There’s a real-world analog to this remapping: Weber says to imagine that you’re caught in a traffic jam on the highway and your normal route home has been shut down. That act of finding a new solution to an old problem (the commute) is akin to how the mind works its neuroplastic magic.
“Cognitive flexibility is generally required when learning new tasks, and necessary in sales and marketing success,” Weber says. “Individuals in sales must constantly think outside the box to sell their product and keep the consumer interested. Successful advertising campaigns sometimes use original concepts to breathe new life into old products, whether changing the product target audience or the item packaging itself.”
As our understanding of neuroplasticity expands, the potential for those in sales to pick up on that knowledge, and make use of it, will increase by leaps and bounds. In the meantime, we uncovered two key ways you can leverage the wisdom of brain science to meet your sales goals.
Reframe negative emotions before a big meeting
Dr. Jeffrey Schwartz, a research psychiatrist at UCLA, is a leading expert in mindfulness and neuroplasticity. Tapped by Yesware to contribute some thoughts on neuroplasticity and sales, he teamed up with Tiffany Gray, a business consultant and director of PRISM Brain Mapping Australasia. One subject they touched on was how salespeople can reframe negative emotions using neuroplasticity principles.
“How you show up to a customer is critical,” Schwartz and Gray maintain. Before any customer engagement, they say, you need to pause and ask yourself these four questions:
- How are you feeling?
- What are you thinking?
- Are you excited about the meeting and the product you have to sell?

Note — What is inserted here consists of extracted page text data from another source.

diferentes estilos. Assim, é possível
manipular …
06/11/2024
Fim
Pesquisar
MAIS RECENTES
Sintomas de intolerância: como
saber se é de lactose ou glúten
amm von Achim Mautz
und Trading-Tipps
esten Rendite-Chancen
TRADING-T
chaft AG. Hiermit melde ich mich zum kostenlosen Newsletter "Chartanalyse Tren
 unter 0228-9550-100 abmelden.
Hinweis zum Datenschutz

- Have you remembered everything you need?
Now, let’s say that you’re feeling anxious, perhaps because you forgot a key slide for your presentation. One impulse favored in some rough-and-tumble sales cultures would be to ignore those feelings and take charge of the situation. But Schwartz and Gray say this could offer instead an opportunity to reframe your thinking.
“Look for options by asking yourself, ‘How else can I view this situation?’” they advise. “Once you can reframe how you’re feeling, you can begin to re-focus your attention. Ask yourself, ‘What am I here to do?’ Your response could be: ‘I am here to share information about our product, to demonstrate how it can be used and the benefits the customer will experience from it.’ Your focus of attention is now on the product and its value—and not on you and feeling anxious.”

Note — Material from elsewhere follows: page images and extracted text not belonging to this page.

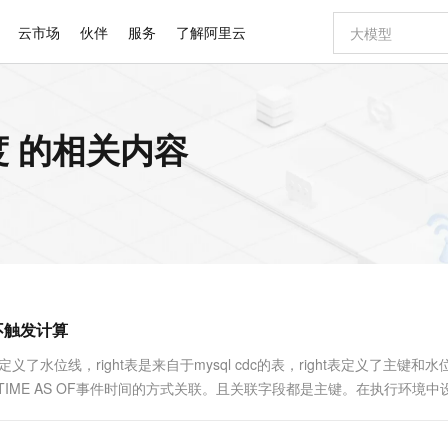
云市场
伙伴
服务
了解阿里云
AI 特惠
数据与 API
成为产品伙伴
企业增值服务
最佳实践
价格计算器
AI 场景体
基础软件
产品伙伴合
阿里云认证
市场活动
配置报价
大模型
行度 的相关内容
自助选配和估算价格
步到位
智启 AI 普惠权益
产品生态集成认证中心
企业支持计划
云上春晚
域名与网站
Qwen Audio：打造专属 AI 语音助手
千问官方 MaaS 平台，为开发者和 Agent 而生，新用户赠送 1 亿 + tokens 额度
一句话生成原生
AI Coding
阿里云Maa
2026 阿里云
云服务器 E
为企业打
数据集
Windows
大模型认证
模型
NEW
NEW
格式还原
值低价云产品抢先购
至高享 1亿+免费 tokens，加速 Al 应用落地
提供智能易用的域名与建站服务
Qwen-Audio-3.0-Realtime 端到端实时语音角色扮演
输入一句话想法,
智能编程，一键
安全可靠、
产品生态伙伴
专家技术服务
云上奥运之旅
弹性计算合作
阿里云中企出
手机三要素
宝塔 Linux
全部认证
价格优势
开源旗舰模型
即刻拥有 DeepSeek-V4-Pro
阿里云 OPC 创新助力计划
千问大模型
一键部署幻兽
AI 电商营销
对象存储 O
大模型
产品生态伙伴工作台
企业增值服务台
云栖战略参考
云存储合作计
云栖大会
身份实名认证
CentOS
训练营
推动算力普惠，释放技术红利
最高返9万
真正可用的 1M 上下文,一次完成代码全链路开发
快速构建应用程序和网站，即刻迈出上云第一步
轻松解锁专属 DeepSeek-V4-Pro
至高百万元 Token 补贴，加速一人公司成长
多元化、高性能、安全可靠的大模型服务
一键购买专属
从图文生成到
云上的中国
数据库合作计
活动全景
短信
Docker
图片和
自进化智能体
5 分钟轻松部署专属 QwenPaw
Token Plan 模型订阅计划
数字证书管理服务（原SSL证书）
高效搭建 AI
AI 广告创作
无影云电脑
企业成长
NEW
HOT
信息公告
看见新力量
云网络合作计
OCR 文字识别
JAVA
越聪明
证享300元代金券
全托管，含MySQL、PostgreSQL、SQL Server、MariaDB多引擎
Qwen3.8-Max 首发尝鲜，限时加量 10 倍，夜间低至2折
实现全站HTTPS，呈现可信的WEB访问
从聊天伙伴进化为能主动干活的本地数字员工
图文、视频一
随时随地安
Kimi-K3
HappyHors
NEW
魔搭 Mode
loud
服务实践
官网公告
行度不触发计算
Kimi 最新旗舰模型，长程编程与推理利器
让文字生成流
金融模力时刻
Salesforce O
版
发票查验
全能环境
Claude Code + GStack 打造工程团队
千问办公，限时限量积分加倍
Qoder
低代码高效构
AI 建站
短信服务
型
NEW
作计划
计划
创新中心
魔搭 ModelSc
健康状态
理服务
让AI从“聊天伙伴”进化为能干活的“数字员工”
安装技能 GStack，拥有专属 AI 工程团队
你的AI工作搭子，覆盖日常办公高频场景
面向真实软件的智能体编程平台
0 代码专业建
的表且定义了水位线，right表是来自于mysql cdc的表，right表定义了主键和
客户案例
天气预报查询
操作系统
Deepseek-v4-pro
HappyHors
态合作计划
TEM_TIME AS OF事件时间的方式关联。且关联字段都是主键。在执行环境
态智能体模型
旗舰 MoE 大模型，百万上下文与顶尖推理能力
图生视频，流
同享
万小智 AI 建站低至 15元/月
Qoder CN
AI 短剧/漫剧
云原生数据库 
快递物流查询
WordPress
成为服务伙
.
高校合作
点，立即开启云上创新
覆盖公网/内网、递归/权威、移动APP等全场景解析服务
送.CN域名，送备案服务码
基于千问大模型等，支持代码智能生成、研发智能问答
AI助力短剧
GLM-5.2
Wan2.7-T
Ubuntu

Use triggers to influence buyer behavior
Viewed through the lens of neuroscience, “Buying and selling are brain-to-brain processes,” Schwartz and Gray say. “Our brains are pattern-making organs that have been programmed to look for cues, visual and emotional, that will determine the resulting behavior. Most of these cues are picked up by the brain and acted on before we are consciously aware. These cues will trigger us into either a threat or reward state.”
What it means: If your customers are triggered into a threat state, they will likely walk away from a deal because ‘it just doesn’t feel right.’ However, if your customers are triggered into a reward state they will most likely buy from you because ‘it feels good.’
So how do we make it feel good for customers to buy from us? They suggest creating an environment with your customer that:
- Alleviates uncertainty
- Connects emotionally with the customer
- Includes the customer in the product’s vision
- Provides a contrast to allow the customer’s brain to choose or decide
- Shows how you can provide a tangible solution
If you take these steps, “You have begun to create a ‘brain friendly’ platform for customers to move towards a reward state, engage with you and most often buy from you,” Schwartz and Gray say.
Moving ahead with your head
Weber points out wisely that the goal here should naturally extend beyond simply sharpening one’s sales skills. “Learning throughout the life span helps to maintain and preserve cognitive abilities by stimulating the brain and creating new neural connections,” she says. “Stay active and keep your brain occupied with challenging activities. Be flexible in daily tasks, and don’t be afraid to try new ways of performing older well-known tasks.”